A T5-small model was trained on a mixture of DNA, protein sequences, and English text data, primarily for downstream fine-tuning tasks such as sequence function prediction.

## Tokenizer Training
T5 uses the Unigram tokenizer. The input data consists of DNA sequences, protein sequences, and English text.

The specific training script is: `t5_token_gene_eng.py`.

Tokenizer training requires more than 128GB of memory and can be time-consuming.  
You may use the pre-trained tokenizer directly:

**trained_t5_gene_eng_tokenizer**

## Pre-training the T5 Model
A T5-large model was trained from scratch on a mixed dataset of DNA, protein sequences, and English text.

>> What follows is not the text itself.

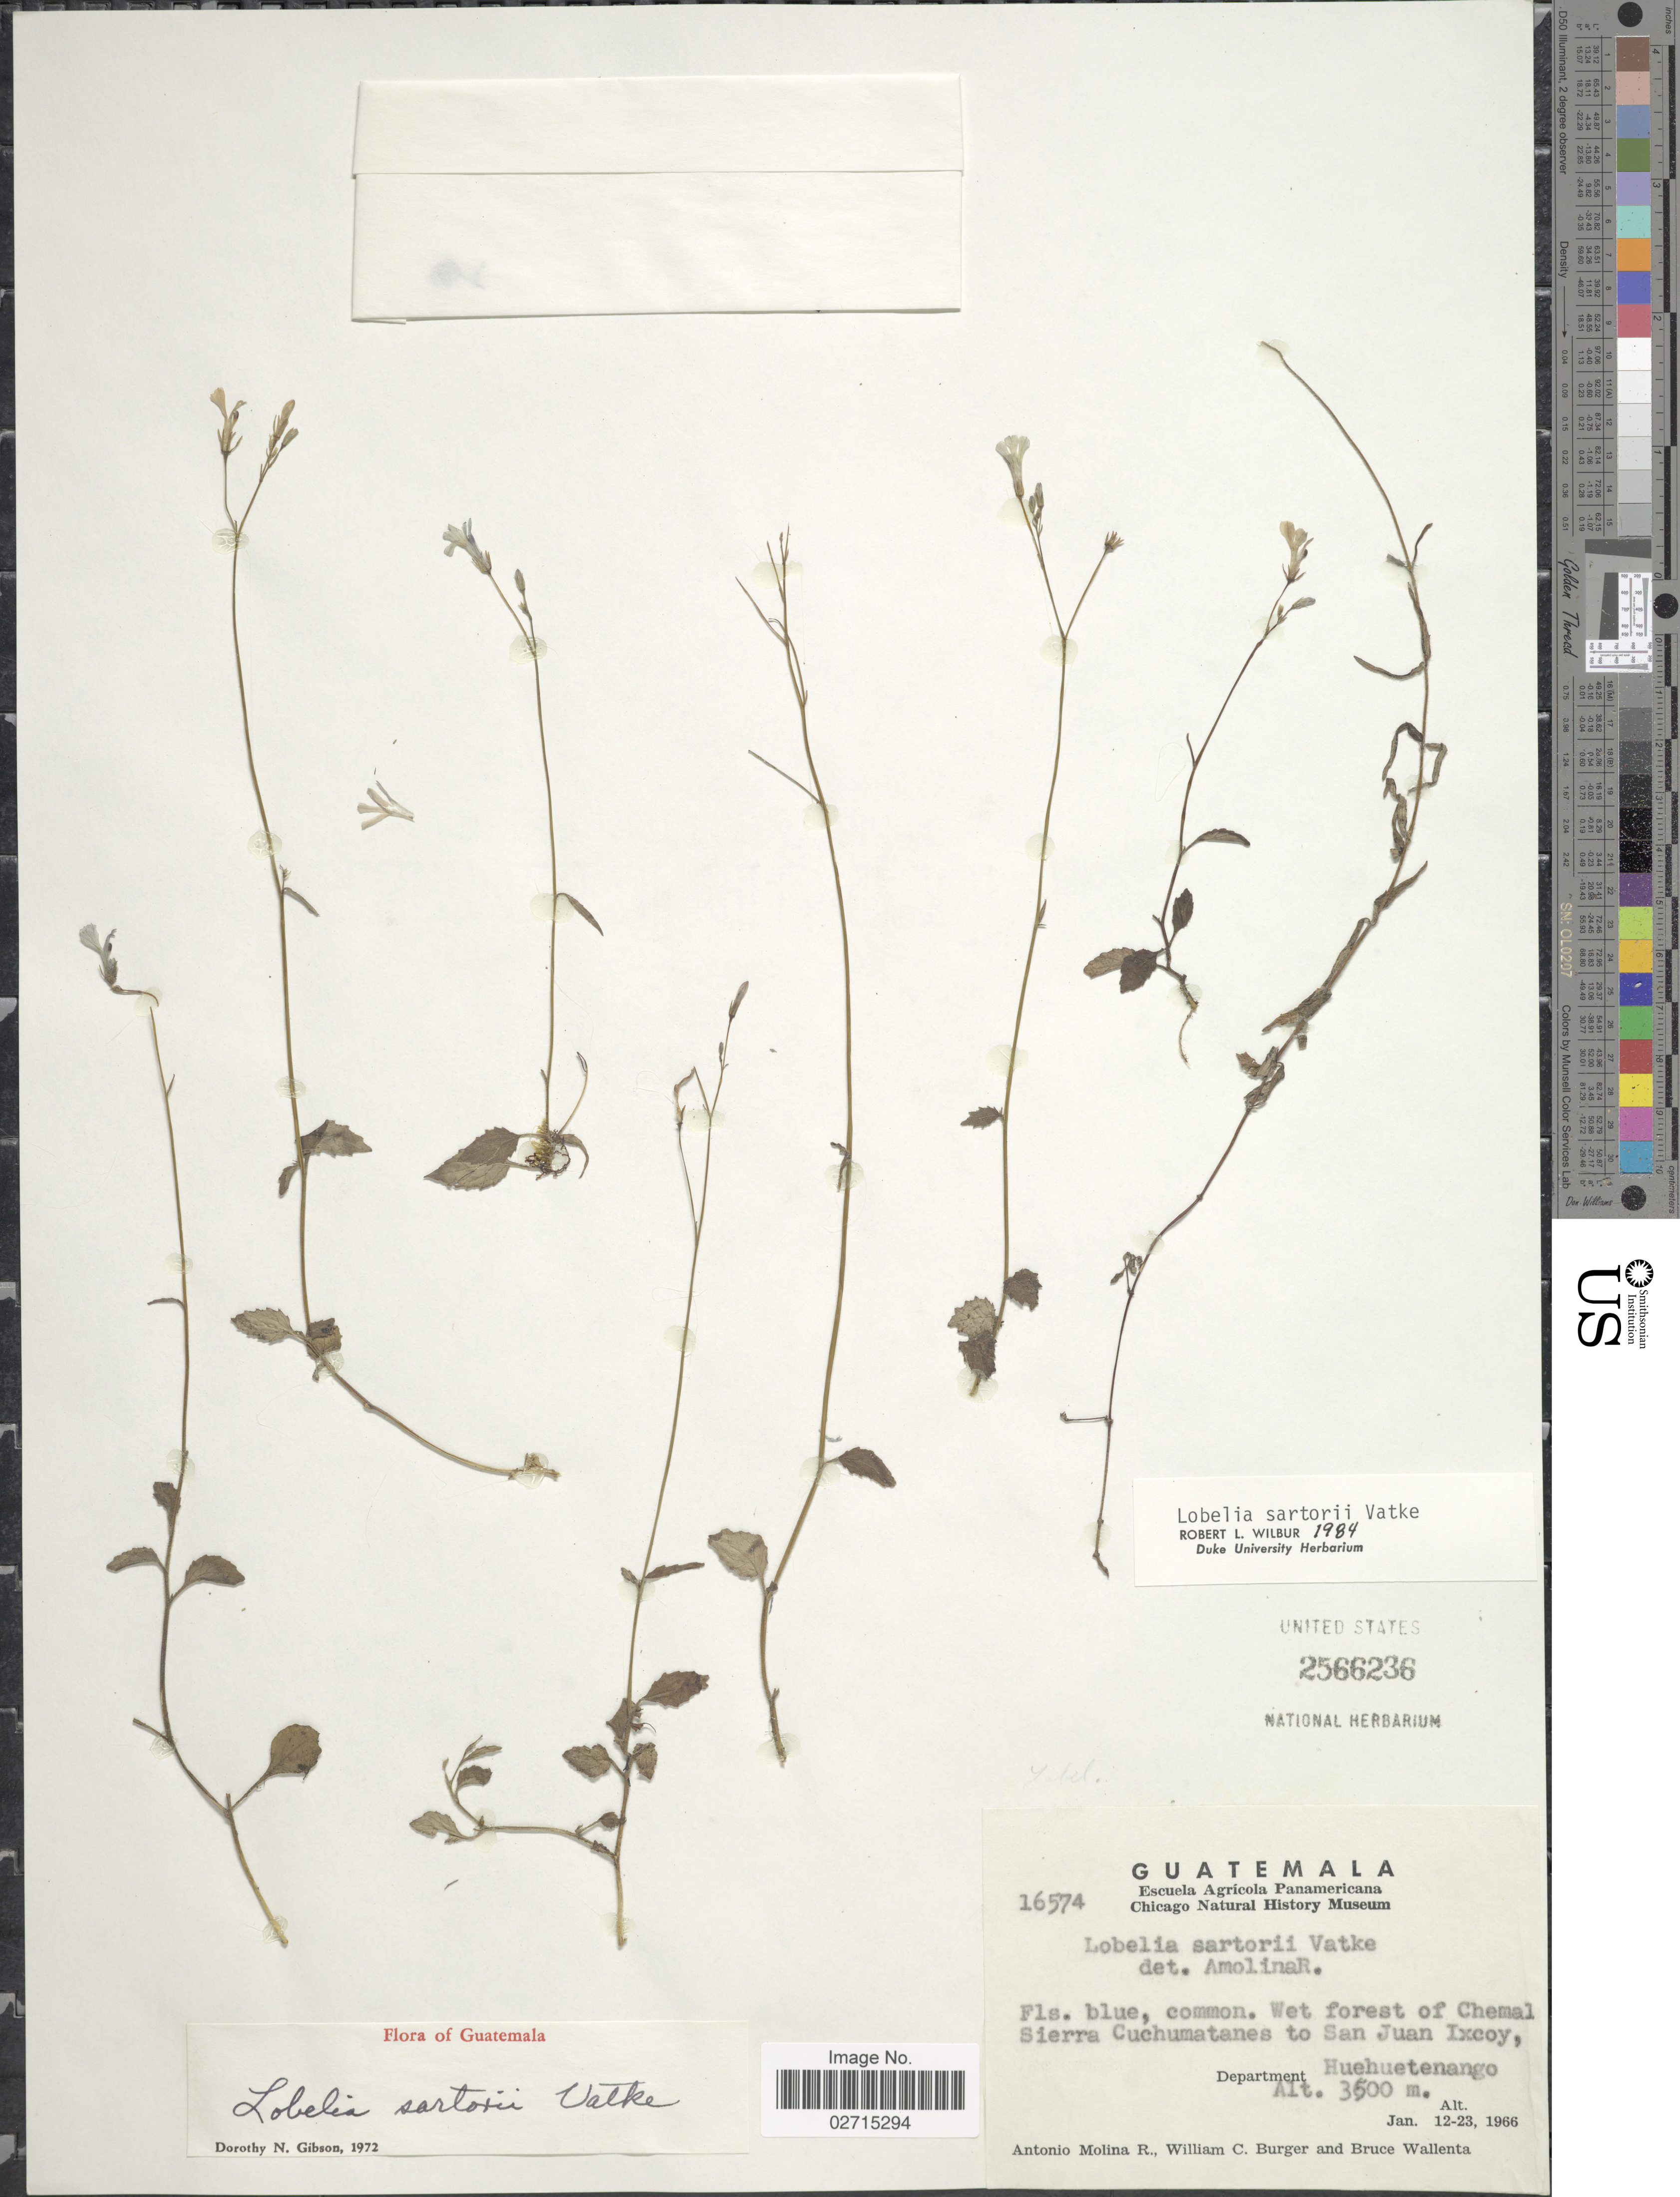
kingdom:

The steps are as follows:
1. Obtain the T5 configuration by running `get_t5_config.ipynb`.
2. Prepare the mixed training data by running `combine_data.ipynb`.
3. Launch the pre-training script `./run_pt.sh`.  
   Training takes approximately 5 hours using 8x NVIDIA 4090 GPUs.

## Fine-tuning the T5 Model
1. **Protein Function Prediction**: `t5_gene_eng_abstract_ft_protein_fun.ipynb`  
2. **Amazon Review Summarization** (for reference): `t5_gene_eng_abstract_ft_review.ipynb`  
3. **CNN Article Summarization** (for reference): `t5_gene_eng_abstract_ft_cnn.ipynb`  
4. **DNA-Protein Coding Prediction** (experimental, poor performance, for reference only): `t5_gene_eng_abstract_ft_dna_protein.ipynb`

## Additional Experiments
Directory: `multi_trans_lab`  
This contains experimental tasks exploring cross-modal and cross-lingual transfer capabilities, such as English-to-Spanish summarization and even English-to-DNA sequence generation. These are research-oriented and provided for academic reference only.

- `NC_000001.11_chapter_1.fna.p1`: Partial human genome sequence data.
- `get_dna_summary.ipynb`: Generates summaries for genomic DNA sequences (can use different fine-tuned models; see fine-tuning section above).
- `get_gene_summary.ipynb`: Generates summaries for coding DNA regions (model can be swapped).
- `dna_abstract_search_bench.ipynb`: Indirectly evaluates summary quality via search-based methods. Results are currently poor; ongoing research.
- `abstract_trans_en_es.ipynb`: Baseline test for transferring English summarization capability to Spanish.